エコドライブ

本気!?エコドライブ! 実際に活用できなきゃ意味がない!


★ 詰めると先が見えない


後ろをついていくなら車間を詰めても意味がない。では抜き去るときはどうだろう。
これは流石に前に進んでおく方が、追い抜きにかかる時間が短いから良いに決まってる・・・と思うだろうが、実はそうでもない。
 
とりあえず、車間を詰めてたら先が見えない。
 
車一台分あけて追走し、追い越そうとタイミングを計っている例を見てみよう。信号待ちの車列と似たような車間距離で、40km/hでたった0.4秒。
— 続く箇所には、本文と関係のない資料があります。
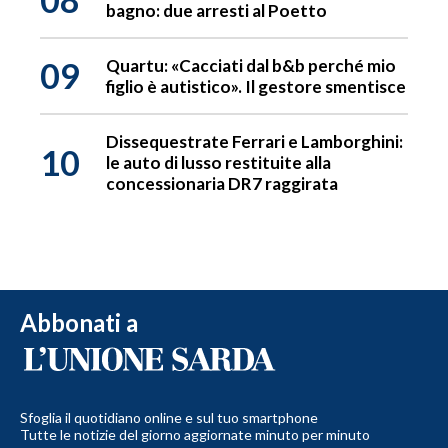
bagno: due arresti al Poetto
09
Quartu: «Cacciati dal b&b perché mio
figlio è autistico». Il gestore smentisce
Dissequestrate Ferrari e Lamborghini:
10
le auto di lusso restituite alla
concessionaria DR7 raggirata
Abbonati a
Sfoglia il quotidiano online e sul tuo smartphone
Tutte le notizie del giorno aggiornate minuto per minuto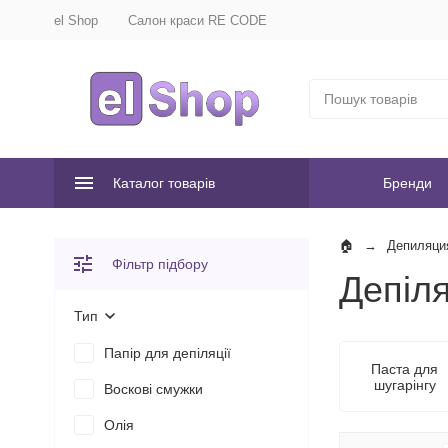
el Shop
Салон краси RE CODE
Каталог товарів
Бренди
Депиляци
Фільтр підбору
Депіля
Тип
Папір для депіляції
Паста для
шугарінгу
Воскові смужки
Олія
かなりアリエナイ走り方だが、もっとハイスピードで走ってても大差ない車間で詰めてたりする。実際に道路上でよく見かける光景だってことは納得してもらえるだろう。
隣の車線前方は前の車が邪魔になってよく見えない
道路の高低差や窓を通して先が見通せる場合ももちろんあるが、基本的に前の車の陰になるところ(アニメの暗い部分)は見えない。真後ろにいてはほとんどお先真っ暗だから、少しでも先を見ようと右に寄って走るようになる。が、もし前の車も何らかの理由で右に寄ってきたら最早お手上げ。反対車線に飛び出す以外に前方を確認する手段はない。むろん危険。
 
近くのものは大きく見え、遠くのものは小さく見える。こんなのは誰もが知ってる遠近感の法則だ。車間が狭ければ視界の大部分は直前の車のお尻で埋まる。当然、先は見通せない。どうなってるのか確認できない区間で追い越ししようなんて、ただのギャンブル。
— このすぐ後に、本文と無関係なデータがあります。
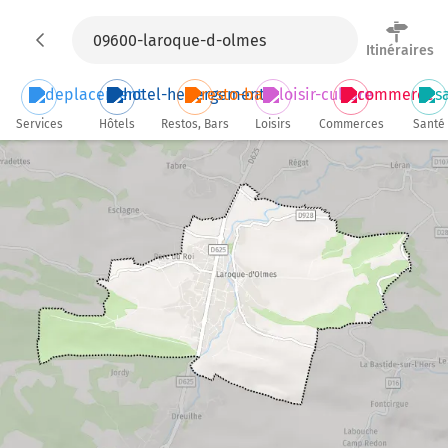
Itinéraires
Services
Hôtels
Restos, Bars
Loisirs
Commerces
Santé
結果的に追い越しはなかなかできないし、目隠しで走るようなもんだから、追走するだけだってほとんど自殺行為だ。
 
これが2秒の車間を開けていれば、ご覧の通りかなり先まで見通すことができる。
車間が開くほど視界は開ける
つまりそれだけ早い段階から、普通に走りながら安全確認できるのだ。
 
とはいえ、「車間が開いている分だけ追い越しに時間がかかるじゃないか」という疑問を持つ人がいるだろうし、それは正しい。だがここに隠れたファクターがある。それは、何度も言っているように、『眼の前が塞がれていたら進めない』ということ。
 
車間を詰めていた場合、「いける!」と判断して反対車線に出てからでないと加速できない。さもないと眼の前の車に追突しちゃうから。すると必然的に、一気にアクセルを踏み込んで(ガソリンたくさん使って)急加速することになる。危険だし、エコドラとは無縁だ。
 
十分な車間があれば、スピードを上げながら近づくことができるので、それほど急激な加速をしなくても前の車より速いスピードで並び、追い越すことができる。少しでもアクセルの踏み込みを減らすのはエコドラとしてかなり大きいし、危険なら元の車線に戻ることもできるから安全でもある。
 
追い越しのコツは、虎視眈眈とタイミングを計り、ここぞという時にキッチリ加速すること。眼の前が開けてないとその両方が難しいのはアニメを見てもらえば明らかだが、全くと言ってよいほど理解されていない。
 
ここまでクドクド言えばいい加減分かってもらえただろう。車間を詰めて前の車についていっても得なことは何もない。眼の前の空間の重要性を認識してほしい。